Non ci addentreremo nello spinoso campo delle ragioni di quella o dell’altra parte religiosa, limitandoci a constatare quanto potere abbia un simbolo e per quanti secoli possa sopravvivere ai suoi primi utilizzatori. Perché di un simbolo non si può fare a meno, comunque la si pensi e qualunque sia il simbolo scelto. Per un appassionato di storia e di ricerca sociale, assistere al dibattito odierno sulle “sardine” o sull’incongruità del candidato del Pd che non espone in piena campagna elettorale il simbolo dello stesso, pur rimanendo nominato da quel partito, non è cosa da poco o casuale. Esibire o meno il simbolo del partito del quale si è un esponente di punta non è una svista né una questione marginale. Chi lo fa, sa bene che gli elettori danno grande importanza ai simboli ed istintivamente tracciano la fatidica croce (nota bene: il simbolo della croce e non uno scarabocchio a caso) sui simboli che, a loro avviso, meglio rappresentano gli ideali di coloro che vorrebbero a governarli.
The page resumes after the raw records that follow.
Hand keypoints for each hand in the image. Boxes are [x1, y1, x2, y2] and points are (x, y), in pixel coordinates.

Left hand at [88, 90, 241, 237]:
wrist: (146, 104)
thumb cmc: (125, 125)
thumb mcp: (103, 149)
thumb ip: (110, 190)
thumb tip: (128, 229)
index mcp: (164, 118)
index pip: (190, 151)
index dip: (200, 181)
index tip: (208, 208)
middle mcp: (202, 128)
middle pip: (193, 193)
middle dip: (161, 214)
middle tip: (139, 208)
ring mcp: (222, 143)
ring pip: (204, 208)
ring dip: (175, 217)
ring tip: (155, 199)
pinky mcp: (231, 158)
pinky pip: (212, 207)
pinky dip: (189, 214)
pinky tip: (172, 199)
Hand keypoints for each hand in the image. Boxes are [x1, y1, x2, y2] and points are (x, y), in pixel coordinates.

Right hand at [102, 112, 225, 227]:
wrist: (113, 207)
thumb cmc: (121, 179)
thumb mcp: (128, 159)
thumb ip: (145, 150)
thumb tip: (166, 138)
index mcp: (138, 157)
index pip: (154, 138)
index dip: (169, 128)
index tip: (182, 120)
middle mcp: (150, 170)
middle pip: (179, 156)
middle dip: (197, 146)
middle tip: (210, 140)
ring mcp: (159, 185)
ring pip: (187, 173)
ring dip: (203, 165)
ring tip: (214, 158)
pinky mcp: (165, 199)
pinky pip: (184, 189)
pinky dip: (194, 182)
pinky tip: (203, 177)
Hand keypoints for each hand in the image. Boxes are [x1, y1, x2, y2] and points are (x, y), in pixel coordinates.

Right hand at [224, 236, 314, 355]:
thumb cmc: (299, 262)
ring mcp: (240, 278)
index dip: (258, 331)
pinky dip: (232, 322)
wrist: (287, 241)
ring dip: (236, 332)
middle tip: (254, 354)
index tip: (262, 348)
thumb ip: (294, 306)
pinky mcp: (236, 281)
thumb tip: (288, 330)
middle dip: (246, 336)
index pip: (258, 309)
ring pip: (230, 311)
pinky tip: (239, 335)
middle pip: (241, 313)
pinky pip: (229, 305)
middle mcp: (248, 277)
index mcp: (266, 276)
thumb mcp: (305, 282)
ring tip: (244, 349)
Ma, allora, anche il simbolo della modesta sardina, venne scelto con oculata speculazione sociologica e fu il frutto di un elaborato studio promozionale? Penso di no. Il c.d. movimento delle sardine, pare venne definito così da qualche giornalista perché la piazza ove si tenne il loro primo raduno era troppo piccola rispetto al loro numero e, quindi stavano “stretti come le sardine”. Nessun riferimento al simbolismo araldico o evangelico del pesce, nessun riconoscimento collettivo in ciò che una sardina possa significare, anche perché è arduo trovarne uno. Quello fu un simbolo nato del tutto per caso, come lo stesso movimento, peraltro, e che a qualcuno fa un gran comodo che s’accontenti di essere sardina, permettendogli di esporre o ritirare gli emblemi di partito caso per caso, associandosi o dissociandosi alla bisogna dalle povere sardine di piazza. Le stesse sardine dovranno, stiamone certi, abbandonare presto tanta genericità per adottare un emblema che possa meglio rappresentarli, qualora ci sia davvero qualcosa che, oltre ad avercela a morte con Salvini e la Meloni, davvero li unisca. Se non si formerà l’indispensabile parte propositiva e concreta che, piaccia o no, deve stare alla base di un movimento e/o di un partito, sarà soltanto una parentesi di colore. Sorge infatti il dubbio che anche un fiasco rotto, invece della sardina, sarebbe andato bene comunque a chi grida (contro l’opposizione) nelle piazze, ed altrettanto bene sarebbe andato a chi, sostenendole, fa come nella celeberrima barzelletta: “Vai avanti tu che a me scappa da ridere”.